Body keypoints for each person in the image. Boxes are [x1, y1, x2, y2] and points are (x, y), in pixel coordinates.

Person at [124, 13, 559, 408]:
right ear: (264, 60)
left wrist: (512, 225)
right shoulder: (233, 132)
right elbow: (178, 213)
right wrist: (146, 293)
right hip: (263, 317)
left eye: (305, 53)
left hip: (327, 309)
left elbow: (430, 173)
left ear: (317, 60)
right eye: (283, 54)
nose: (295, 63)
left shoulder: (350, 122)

****************

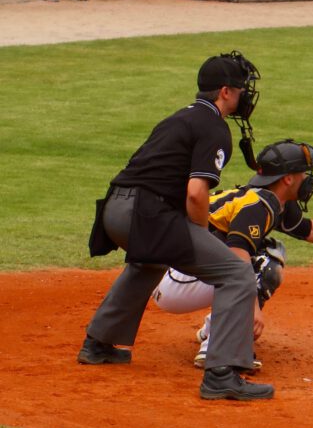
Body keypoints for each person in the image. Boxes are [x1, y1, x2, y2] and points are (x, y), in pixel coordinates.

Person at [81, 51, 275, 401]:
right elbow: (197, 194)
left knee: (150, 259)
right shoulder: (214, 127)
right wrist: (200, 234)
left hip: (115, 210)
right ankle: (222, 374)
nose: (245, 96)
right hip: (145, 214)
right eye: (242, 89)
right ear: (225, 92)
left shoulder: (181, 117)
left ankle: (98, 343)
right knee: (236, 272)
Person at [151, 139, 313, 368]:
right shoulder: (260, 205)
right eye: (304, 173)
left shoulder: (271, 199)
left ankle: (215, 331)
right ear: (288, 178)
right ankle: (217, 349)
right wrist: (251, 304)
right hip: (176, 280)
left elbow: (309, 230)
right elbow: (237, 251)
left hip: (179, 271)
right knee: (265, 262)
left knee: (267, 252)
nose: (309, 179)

****************

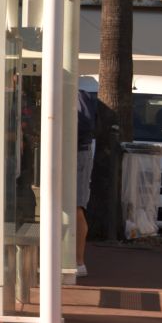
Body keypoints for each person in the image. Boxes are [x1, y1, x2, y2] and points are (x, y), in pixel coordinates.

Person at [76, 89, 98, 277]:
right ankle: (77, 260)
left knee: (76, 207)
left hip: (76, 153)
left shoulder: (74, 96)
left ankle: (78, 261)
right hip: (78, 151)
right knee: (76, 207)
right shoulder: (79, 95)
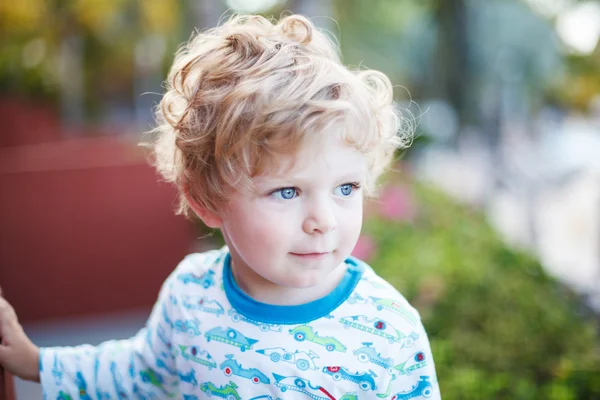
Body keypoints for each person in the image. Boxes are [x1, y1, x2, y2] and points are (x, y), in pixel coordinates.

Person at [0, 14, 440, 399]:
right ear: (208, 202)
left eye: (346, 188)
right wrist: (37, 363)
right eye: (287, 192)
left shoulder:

****************

What to work on — Which lines above contain the word "knee"? Copy each of them.

Solution for this task —
left knee: (150, 259)
right knee: (236, 272)
right knee: (265, 262)
left knee: (267, 252)
left knee: (76, 207)
right knee: (76, 207)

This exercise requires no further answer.